Noah Eli Gordon's A Fiddle Pulled from the Throat of a Sparrow
Yes, I've said
or thought to say
Yes, I've said
nothing & then not
nothing, nothing
of our dusty thoughts
their harmonious
dismantling
of a girl
breathing
into an
umbrella
of a boy
covered in mud
cross-legged
under an ash tree
For years I've been seeing individual poems there and here by American poet Noah Eli Gordon, and finally had a chance to go through his most recent poetry collection A Fiddle Pulled from the Throat of a Sparrow (Kalamazoo MI: Western Michigan University, 2007). His fourth trade collection, it follows his previous works The Frequencies (Tougher Disguises, 2003), The Area of Sound Called the Subtone (Ahsahta Press, 2004) and Inbox (BlazeVOX, 2006), as well as a number of other chapbooks. This fall even sees the publication of two other titles, including the poetry collection Novel Pictorial Noise (selected by John Ashbery for the 2006 National Poetry Series) and, with Joshua Marie Wilkinson [see my note on him here], the forthcoming collection Figures for a Darkroom Voice (Tarpaulin Sky Press). On his list of other titles, one of the titles that does really jump out is the ongoing "whalebone essays" he's been working with Eric Baus [see my review of his first book here], Nick Moudry and Travis Nichols that has resulted, so far, in the chapbook Untitled (Whalebone) Essays; what is this project all about?

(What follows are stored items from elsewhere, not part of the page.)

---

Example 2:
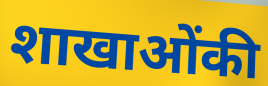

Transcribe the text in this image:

शाखाओंकी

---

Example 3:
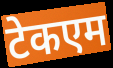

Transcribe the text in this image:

टेकएम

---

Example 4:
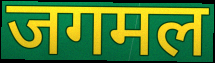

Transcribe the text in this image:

जगमल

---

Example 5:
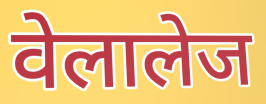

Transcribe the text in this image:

वेलालेज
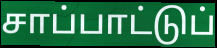
சாப்பாட்டுப்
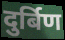
दुर्बिण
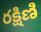
రక్షిణి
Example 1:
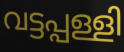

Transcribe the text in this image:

വട്ടപ്പള്ളി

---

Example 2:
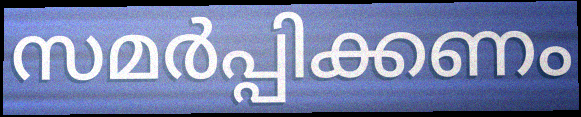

Built in eight sections, the poems in A Fiddle Pulled from the Throat of a Sparrow project a mature work, and leaps ahead of what I've seen in The Frequencies and Inbox, but continuing the poems from his collection The Area of Sound Called the Subtone. One of the highlights of this collection is the four poem "Four Allusive Fields" that each begin from a repeated first line, and seem to leap out of the quote from Roland Barthes, "Who is Cy Twombly? What is it he does? / And what are we to call what he does?" Listen here to the second poem of the small quartet:
Cy listens absently to absent Homer
explaining himself away. Boring as a canvas
to a waterfall, as a splotch of red to equations
lifting a helicopter, injured by a display of attentiveness
can you believe this humming anonymous light
The light is anonymity. Break it against
an electron, smear it with a magpie's
greenish-black tail feather, cast it on a sheet
of orange vellum pasted inside a brown leather book
A cricket's ankle is not fragile to the cricket
Dab it there. It has nothing to do with the sun
The sun is a system free from authority
& you sweet shy Achilles have already worn
through your shoes & the pedestal beneath
Gordon uses repetition again in a further section, with the long sections that make up "A New Hymn to the Old Night," using the line "afar lies the world" as first in a few places, but more as a beginning point, a bouncing off point into further places, deliberately seeming to use the line as a way to extend himself further away from it than the previous series, and eventually abandoning the line altogether.
Cy listens absently to absent Homer
regards a useless allegory spreading its human shape
across inaudible dirt. Sparse, porous, scattered
any moment's fringe epicenter is irredeemably stalling
& you move away like a building or a horse
The useless allegory adheres to logic, the first principle
of representation: if you walk to the bridge & refuse the view
clouds of blue steam still billow from a grate
below a green dumpster. Ask grime on a limbless statue
surrounded by tulips in May & hope for an end to winter
who doesn't age absently ignoring unhinged flesh
Nakedness is a carriage & I'm in love with impossibility
for its dynamic body. A shard of twilight smashed
on the cyclotron. If you can see the fibers don’t say so
This is one of the few collections of poetry I've seen in a while now that really comprehends not only a sense of mature movement and a tightness you could even bounce a quarter off, but a sense of play that too often gets removed. This is an exquisite collection by a fine writer with the sense enough to have a good time; I would recommend this highly.